Large format paperback (24.5 x 19 cm), card wraps, 333 pages, plates in the pagination.
Corners of wraps very slightly curled, previous owner's name on the title-page. Very good condition.
The inside story of South Africa's foreign service between the years 1967 and 1994 remains largely unknown, mostly because the official history of the Department of Foreign Affairs only covered political issues and events up to 1966.
From Verwoerd to Mandela (volumes 13) tells the varied stories of many apartheid-era diplomats. Some of them are serious and factual, while others are infused with personal recollections and anecdotes which give the book a human face. They also lift the lid for the first time on the unconventional diplomacy that South Africa was obliged to employ from the 1960s to the 1990s to keep the conversation going. The stories contained in these volumes should lay to rest the notion that South African diplomats of that era had little experience in the conduct of international relations in the conventional sense. They also illustrate the ingenuity and determination it took to represent South Africa in spite of the best efforts of critics abroad and at home to undermine their work.
Besides being a fascinating read, the trilogy constitutes a vast first-hand resource for researchers who seek to study South Africa's international relations before and until shortly after the dramatic political changes of 1994.

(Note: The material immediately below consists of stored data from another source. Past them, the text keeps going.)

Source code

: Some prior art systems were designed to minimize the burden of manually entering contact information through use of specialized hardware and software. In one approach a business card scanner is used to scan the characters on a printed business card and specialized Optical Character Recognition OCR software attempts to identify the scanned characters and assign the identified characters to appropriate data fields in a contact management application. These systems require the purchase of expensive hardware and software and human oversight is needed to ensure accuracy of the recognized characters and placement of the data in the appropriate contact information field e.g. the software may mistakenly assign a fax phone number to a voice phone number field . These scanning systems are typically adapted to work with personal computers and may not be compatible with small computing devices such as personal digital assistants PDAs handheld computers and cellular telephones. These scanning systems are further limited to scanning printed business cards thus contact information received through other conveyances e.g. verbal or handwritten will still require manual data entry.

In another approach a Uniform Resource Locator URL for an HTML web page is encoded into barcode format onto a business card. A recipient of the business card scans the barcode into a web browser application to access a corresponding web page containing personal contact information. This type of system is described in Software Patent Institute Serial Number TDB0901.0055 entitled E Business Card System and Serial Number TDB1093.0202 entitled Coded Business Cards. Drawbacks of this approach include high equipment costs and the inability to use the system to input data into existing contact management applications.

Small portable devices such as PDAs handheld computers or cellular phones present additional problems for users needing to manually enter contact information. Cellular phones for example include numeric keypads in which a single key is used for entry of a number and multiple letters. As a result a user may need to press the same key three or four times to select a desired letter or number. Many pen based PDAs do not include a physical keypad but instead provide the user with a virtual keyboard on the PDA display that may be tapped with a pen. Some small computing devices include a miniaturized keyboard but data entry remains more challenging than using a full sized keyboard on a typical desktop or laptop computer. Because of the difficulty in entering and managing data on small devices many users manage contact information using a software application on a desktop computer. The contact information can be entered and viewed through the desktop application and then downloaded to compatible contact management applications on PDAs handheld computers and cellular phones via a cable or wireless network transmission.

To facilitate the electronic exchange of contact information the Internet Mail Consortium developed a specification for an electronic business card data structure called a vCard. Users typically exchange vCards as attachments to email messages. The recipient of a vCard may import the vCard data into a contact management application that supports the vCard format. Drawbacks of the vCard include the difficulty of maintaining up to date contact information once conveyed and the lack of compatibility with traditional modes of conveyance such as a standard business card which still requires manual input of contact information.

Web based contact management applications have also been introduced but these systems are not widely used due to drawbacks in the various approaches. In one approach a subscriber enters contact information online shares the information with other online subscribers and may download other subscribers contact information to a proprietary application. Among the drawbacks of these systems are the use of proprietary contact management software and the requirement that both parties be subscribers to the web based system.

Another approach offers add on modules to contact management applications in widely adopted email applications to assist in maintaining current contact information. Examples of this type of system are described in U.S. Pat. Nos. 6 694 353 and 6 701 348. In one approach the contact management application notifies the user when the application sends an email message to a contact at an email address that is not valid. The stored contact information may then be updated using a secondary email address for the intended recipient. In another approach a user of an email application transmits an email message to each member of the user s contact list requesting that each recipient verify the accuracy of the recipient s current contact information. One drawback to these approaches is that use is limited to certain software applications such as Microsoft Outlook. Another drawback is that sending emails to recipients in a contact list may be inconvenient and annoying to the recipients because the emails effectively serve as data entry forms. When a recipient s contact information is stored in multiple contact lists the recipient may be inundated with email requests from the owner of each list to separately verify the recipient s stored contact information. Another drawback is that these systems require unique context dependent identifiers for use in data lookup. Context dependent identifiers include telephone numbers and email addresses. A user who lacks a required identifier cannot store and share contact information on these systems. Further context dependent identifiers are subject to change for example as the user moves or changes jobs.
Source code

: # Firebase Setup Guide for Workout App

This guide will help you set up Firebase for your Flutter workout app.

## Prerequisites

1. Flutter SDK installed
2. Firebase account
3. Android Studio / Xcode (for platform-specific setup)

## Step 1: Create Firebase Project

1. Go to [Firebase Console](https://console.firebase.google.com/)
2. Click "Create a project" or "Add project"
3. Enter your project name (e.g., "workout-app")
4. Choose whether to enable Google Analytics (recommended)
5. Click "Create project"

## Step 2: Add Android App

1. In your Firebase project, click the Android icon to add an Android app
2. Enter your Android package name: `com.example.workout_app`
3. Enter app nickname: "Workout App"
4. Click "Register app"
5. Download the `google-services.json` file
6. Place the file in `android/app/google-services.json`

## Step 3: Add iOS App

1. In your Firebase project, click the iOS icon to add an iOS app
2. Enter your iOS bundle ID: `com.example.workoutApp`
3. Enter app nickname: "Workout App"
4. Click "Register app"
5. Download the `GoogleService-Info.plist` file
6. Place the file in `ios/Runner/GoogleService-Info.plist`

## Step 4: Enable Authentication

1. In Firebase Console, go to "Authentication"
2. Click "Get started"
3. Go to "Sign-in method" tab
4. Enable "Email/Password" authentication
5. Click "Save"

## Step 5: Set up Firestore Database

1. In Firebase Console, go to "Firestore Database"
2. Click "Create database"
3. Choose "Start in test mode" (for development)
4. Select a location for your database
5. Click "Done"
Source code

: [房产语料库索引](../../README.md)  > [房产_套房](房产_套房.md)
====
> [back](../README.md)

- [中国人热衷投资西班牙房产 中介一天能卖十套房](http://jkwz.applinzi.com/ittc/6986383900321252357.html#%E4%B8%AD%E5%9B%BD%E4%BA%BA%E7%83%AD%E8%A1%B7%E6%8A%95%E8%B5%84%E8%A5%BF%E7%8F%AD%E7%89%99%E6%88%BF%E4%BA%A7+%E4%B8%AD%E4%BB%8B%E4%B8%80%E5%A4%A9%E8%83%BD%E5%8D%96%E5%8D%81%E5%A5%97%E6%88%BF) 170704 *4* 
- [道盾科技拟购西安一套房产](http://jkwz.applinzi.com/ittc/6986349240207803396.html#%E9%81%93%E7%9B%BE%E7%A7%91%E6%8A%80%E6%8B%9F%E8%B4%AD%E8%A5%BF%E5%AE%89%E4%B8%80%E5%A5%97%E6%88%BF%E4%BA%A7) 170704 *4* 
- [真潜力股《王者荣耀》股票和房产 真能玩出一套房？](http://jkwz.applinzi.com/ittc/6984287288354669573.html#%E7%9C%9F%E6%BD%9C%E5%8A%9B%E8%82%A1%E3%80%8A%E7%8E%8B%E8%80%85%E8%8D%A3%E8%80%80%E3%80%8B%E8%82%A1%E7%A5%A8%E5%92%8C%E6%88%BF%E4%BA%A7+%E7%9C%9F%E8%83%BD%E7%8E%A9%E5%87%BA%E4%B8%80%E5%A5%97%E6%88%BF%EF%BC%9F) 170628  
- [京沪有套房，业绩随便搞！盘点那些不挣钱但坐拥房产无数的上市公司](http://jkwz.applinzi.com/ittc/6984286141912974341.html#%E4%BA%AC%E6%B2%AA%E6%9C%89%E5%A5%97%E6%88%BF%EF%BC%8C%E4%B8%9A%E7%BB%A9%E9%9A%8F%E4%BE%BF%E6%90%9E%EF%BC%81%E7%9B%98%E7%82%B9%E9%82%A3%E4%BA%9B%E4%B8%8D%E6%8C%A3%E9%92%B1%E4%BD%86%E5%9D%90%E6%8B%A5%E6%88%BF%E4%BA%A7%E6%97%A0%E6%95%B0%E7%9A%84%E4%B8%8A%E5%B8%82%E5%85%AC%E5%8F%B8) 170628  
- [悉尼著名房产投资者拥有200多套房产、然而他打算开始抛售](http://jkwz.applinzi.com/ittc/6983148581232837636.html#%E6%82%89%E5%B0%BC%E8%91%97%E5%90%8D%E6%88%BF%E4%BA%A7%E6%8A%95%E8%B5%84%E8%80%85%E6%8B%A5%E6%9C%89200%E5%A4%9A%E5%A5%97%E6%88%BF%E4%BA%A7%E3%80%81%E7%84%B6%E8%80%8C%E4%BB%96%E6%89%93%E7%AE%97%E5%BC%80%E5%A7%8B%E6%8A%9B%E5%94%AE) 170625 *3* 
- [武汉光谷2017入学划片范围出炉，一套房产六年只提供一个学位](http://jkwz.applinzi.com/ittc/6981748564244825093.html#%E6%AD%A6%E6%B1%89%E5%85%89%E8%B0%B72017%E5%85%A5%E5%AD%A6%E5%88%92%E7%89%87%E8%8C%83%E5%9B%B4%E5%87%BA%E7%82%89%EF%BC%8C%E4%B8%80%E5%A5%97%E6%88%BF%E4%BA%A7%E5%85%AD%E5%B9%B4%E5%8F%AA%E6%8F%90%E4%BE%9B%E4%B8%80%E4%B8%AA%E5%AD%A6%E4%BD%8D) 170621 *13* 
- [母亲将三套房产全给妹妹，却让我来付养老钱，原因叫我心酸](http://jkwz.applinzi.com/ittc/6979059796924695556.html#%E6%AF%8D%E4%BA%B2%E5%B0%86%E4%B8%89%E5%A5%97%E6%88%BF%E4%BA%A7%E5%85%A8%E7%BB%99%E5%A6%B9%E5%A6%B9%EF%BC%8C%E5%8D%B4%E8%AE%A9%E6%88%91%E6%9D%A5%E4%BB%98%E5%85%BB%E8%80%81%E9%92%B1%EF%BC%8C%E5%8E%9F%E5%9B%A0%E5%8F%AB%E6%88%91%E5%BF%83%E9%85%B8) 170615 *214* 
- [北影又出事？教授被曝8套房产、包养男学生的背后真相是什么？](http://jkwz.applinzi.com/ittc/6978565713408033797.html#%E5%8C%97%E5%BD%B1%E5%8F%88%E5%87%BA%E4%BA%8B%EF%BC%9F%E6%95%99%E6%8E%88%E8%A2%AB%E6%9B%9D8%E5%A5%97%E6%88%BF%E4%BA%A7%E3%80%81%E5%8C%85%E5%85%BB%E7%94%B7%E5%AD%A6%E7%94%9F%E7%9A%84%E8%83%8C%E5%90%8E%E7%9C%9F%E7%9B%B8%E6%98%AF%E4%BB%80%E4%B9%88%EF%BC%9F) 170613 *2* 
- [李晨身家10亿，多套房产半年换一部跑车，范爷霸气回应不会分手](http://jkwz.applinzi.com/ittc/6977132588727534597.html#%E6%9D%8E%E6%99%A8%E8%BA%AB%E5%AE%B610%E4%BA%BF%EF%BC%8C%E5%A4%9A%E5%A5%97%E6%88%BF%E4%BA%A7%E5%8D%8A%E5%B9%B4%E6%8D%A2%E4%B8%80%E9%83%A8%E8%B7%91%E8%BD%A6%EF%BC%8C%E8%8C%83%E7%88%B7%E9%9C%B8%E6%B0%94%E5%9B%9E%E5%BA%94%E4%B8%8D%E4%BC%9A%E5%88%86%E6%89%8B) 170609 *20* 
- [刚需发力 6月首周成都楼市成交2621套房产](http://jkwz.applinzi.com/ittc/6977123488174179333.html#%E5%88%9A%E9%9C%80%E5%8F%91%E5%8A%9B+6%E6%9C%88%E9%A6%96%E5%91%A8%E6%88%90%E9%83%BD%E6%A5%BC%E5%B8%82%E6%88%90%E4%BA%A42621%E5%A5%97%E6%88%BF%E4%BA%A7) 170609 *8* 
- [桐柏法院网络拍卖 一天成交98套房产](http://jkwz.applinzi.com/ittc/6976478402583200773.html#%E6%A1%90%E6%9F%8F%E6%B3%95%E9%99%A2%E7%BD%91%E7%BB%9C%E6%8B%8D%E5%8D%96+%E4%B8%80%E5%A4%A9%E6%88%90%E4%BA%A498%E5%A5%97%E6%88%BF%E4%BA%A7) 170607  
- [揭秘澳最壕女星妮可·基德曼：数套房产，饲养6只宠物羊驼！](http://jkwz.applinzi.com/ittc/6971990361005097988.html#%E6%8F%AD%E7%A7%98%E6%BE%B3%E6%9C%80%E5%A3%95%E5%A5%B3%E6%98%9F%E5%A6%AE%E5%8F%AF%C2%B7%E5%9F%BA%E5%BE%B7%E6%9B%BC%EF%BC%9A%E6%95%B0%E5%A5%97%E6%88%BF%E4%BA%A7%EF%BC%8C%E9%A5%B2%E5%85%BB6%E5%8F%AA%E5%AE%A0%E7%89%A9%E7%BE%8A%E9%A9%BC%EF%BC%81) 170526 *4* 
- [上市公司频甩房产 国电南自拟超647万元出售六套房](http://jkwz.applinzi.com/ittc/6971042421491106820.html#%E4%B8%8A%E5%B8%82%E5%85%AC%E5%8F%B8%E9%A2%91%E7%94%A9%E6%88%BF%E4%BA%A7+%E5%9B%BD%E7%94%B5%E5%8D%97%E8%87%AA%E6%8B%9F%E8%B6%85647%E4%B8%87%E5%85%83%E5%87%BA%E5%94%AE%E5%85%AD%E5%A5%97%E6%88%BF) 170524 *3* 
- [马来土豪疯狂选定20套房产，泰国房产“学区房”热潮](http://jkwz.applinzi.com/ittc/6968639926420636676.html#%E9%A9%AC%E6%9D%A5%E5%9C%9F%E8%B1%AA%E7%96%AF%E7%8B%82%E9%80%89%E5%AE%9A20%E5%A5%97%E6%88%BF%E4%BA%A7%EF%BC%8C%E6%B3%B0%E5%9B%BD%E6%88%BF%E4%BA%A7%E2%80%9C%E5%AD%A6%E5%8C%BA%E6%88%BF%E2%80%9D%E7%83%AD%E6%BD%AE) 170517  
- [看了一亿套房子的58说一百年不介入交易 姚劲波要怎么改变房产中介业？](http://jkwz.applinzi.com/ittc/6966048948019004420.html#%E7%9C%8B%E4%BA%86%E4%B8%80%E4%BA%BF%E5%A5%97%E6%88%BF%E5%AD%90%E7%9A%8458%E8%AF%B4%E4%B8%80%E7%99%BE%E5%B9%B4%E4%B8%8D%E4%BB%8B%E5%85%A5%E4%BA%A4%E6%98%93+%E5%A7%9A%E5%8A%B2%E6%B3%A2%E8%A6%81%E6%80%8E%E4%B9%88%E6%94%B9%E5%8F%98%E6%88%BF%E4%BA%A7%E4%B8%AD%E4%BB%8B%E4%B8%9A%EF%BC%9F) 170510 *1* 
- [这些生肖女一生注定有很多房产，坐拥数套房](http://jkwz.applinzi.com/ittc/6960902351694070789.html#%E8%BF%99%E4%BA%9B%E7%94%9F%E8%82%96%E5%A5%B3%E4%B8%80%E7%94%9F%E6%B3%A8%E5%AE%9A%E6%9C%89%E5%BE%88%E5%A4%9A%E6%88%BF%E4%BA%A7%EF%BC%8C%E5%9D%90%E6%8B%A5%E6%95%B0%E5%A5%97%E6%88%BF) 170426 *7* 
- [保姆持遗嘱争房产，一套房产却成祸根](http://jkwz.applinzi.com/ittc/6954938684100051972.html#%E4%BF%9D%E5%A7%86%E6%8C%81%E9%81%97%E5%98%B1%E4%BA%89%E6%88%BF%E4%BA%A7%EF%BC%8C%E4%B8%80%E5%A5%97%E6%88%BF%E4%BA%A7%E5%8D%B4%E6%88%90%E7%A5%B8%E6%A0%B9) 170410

Few outsiders knew how much contact and positive cooperation was established in Africa long before the demise of apartheid. In volume 1 the Department's engagement with a wide number of these countries is dealt with, from Angola, Swaziland, Zimbabwe, Malawi, Equatorial Guinea, Somalia, Zambia and the TBBC countries, to the long road to independence for Namibia. The latter is vividly described by various officials involved, and these insiders probably provide the fullest possible account of that process published to date.